Below are the records. State how many of their lines contain "Реклама", with nothing else.
☆ ☆ ☆ ☆ ☆
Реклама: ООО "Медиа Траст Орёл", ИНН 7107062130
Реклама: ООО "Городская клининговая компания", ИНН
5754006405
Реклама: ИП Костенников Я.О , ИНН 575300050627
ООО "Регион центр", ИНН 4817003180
☆ ☆ ☆ ☆ ☆
• Finished exercise:
3